My mother's older sister Shura returned from evacuation in the Ural where she was with her two daughters. Her husband Michael also returned from the front. They managed to get their apartment back and lived there all their life.
None of them was buried in the Jewish cemetery. They didn't observe Jewish traditions after the war.
In the late 1940s we began to face anti-Semitism. This was a hard period: there was lack of food products and there were long queues in stores for any kind of food. I remember the flour sale in a store. A lame handicapped man came to the store and brandishing his stick began to yell that zhydy [abusive name for Jews in the Soviet Union] should leave the queue since none of them had been at the front. In general, people had a very aggressive attitude towards Jews. Most of them were sure that Jews had been sitting in the rear during the war and that none of them had struggled at the front.
I got married at the beginning of 1948. A friend of mine who worked at the Fire Department of Kiev invited me to a party at her workplace. Leonid Yakovenko, the head of the Investigation Department, asked me to dance the whole evening. Shortly afterwards he became my husband.

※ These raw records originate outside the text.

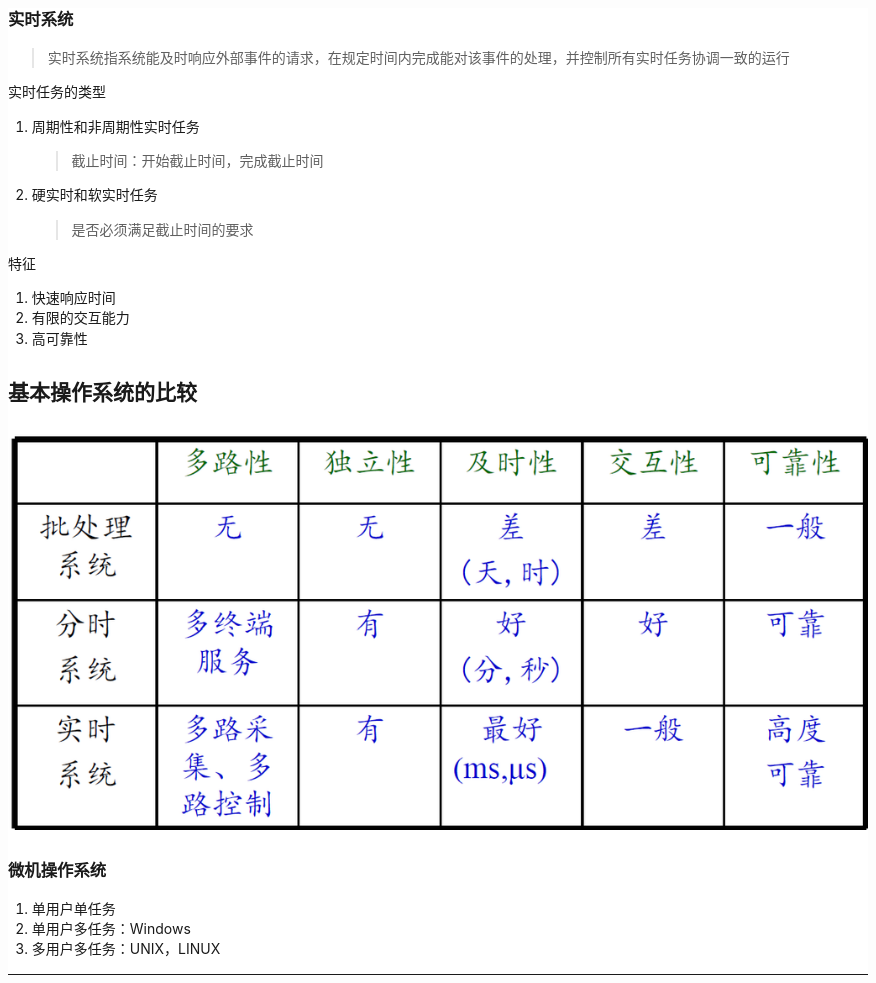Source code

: ### 实时系统

> 实时系统指系统能及时响应外部事件的请求，在规定时间内完成能对该事件的处理，并控制所有实时任务协调一致的运行
> 

实时任务的类型

1. 周期性和非周期性实时任务
  
    > 截止时间：开始截止时间，完成截止时间
    > 
2. 硬实时和软实时任务
  
    > 是否必须满足截止时间的要求
    > 

特征

1. 快速响应时间
2. 有限的交互能力
3. 高可靠性

## 基本操作系统的比较

![Untitled](Chapter%201%20782de2f9b0084d77b7cbeadcc03fa79d/Untitled.png)

### 微机操作系统

1. 单用户单任务
2. 单用户多任务：Windows
3. 多用户多任务：UNIX，LINUX

---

My mother took it easy that Leonid was a Ukrainian man. What mattered to her was that he had an apartment because I was poor and miserable.
We had a civil ceremony at the registration office. My mother and her sisters bought a big goose; it was their wedding gift. In the evening my mother arranged a wedding dinner for us. We had roasted goose and a bottle of wine. My aunts and my friend Zina, who had introduced me to my husband, came to the wedding.